With 97% of precincts reporting from Monday’s caucuses, Biden was behind former South Bend, Indiana Mayor Pete Buttigieg and U.S. Senators Bernie Sanders and Elizabeth Warren in the first nominating contest of the 2020 campaign.
“I am not going to sugarcoat it: We took a gut punch in Iowa. The whole process was a gut punch,” Biden said in Somersworth, New Hampshire, where he was campaigning. “This isn’t the first time in my life that I’ve been knocked down.”
Biden, who bills himself as the most electable Democratic candidate to take on Republican President Donald Trump in the November 3 election, led many national polls in the run-up to Iowa and has a host of high-profile endorsements, Reuters adds.
“There are an awful lot of folks out there who wrote off this campaign. … They’ve been trying to do that from the moment I entered the race. Well, I’ve got news for them. I’m not going anywhere,” Biden said.
In an unusually direct address, Biden took aim at Sanders and Buttigieg as he tried to recover ahead of the New Hampshire state primary next Tuesday.

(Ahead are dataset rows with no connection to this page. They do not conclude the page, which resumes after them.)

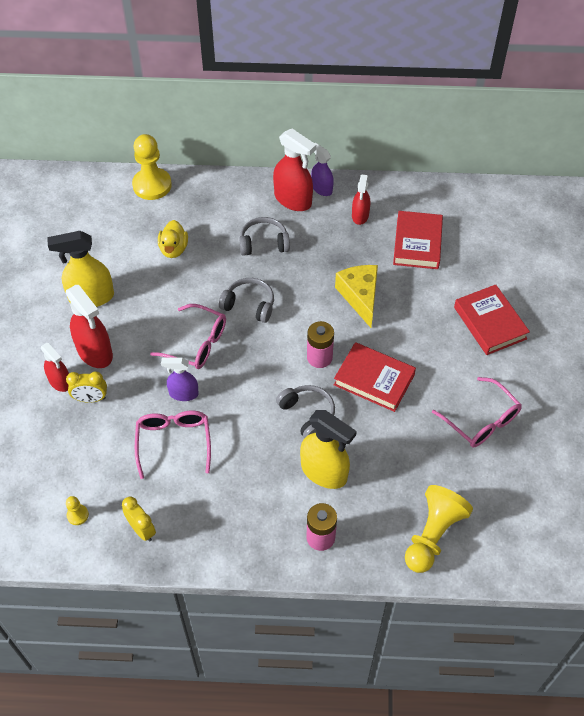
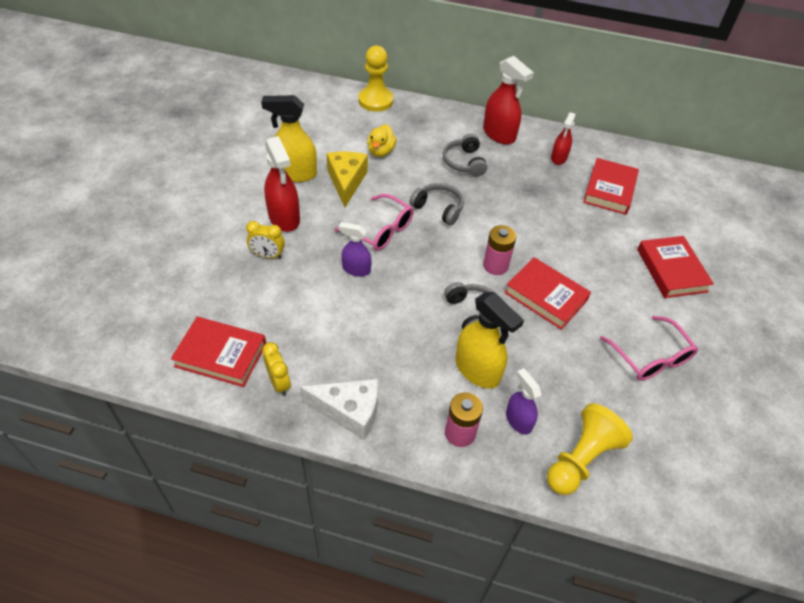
camera: 10 degrees right, 5 degrees down
(60, 382) = (244, 235): red spray bottle -> none
(77, 515) = (221, 355): yellow pawn -> red book
(174, 442) = (334, 309): pink glasses -> none
(215, 541) = (349, 411): none -> white cheese
(264, 243) = (464, 162): grey headphones -> grey headphones turned 105 degrees counterclockwise
(321, 188) = (527, 130): purple spray bottle -> purple spray bottle (518, 420)
(360, 297) = (546, 222): yellow cheese -> yellow cheese (346, 182)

Biden, 77, said every Democrat running for the House of Representatives or Senate this year would have to carry the label “socialist” if Sanders became the Democratic nominee. An independent, Sanders calls himself a democratic socialist.
Buttigieg, 38, held a very narrow lead over Sanders, 78, in the Iowa caucuses, according to partial results released on Wednesday. Problems with an app used for vote counting had delayed a final count. Warren, 70, placed third.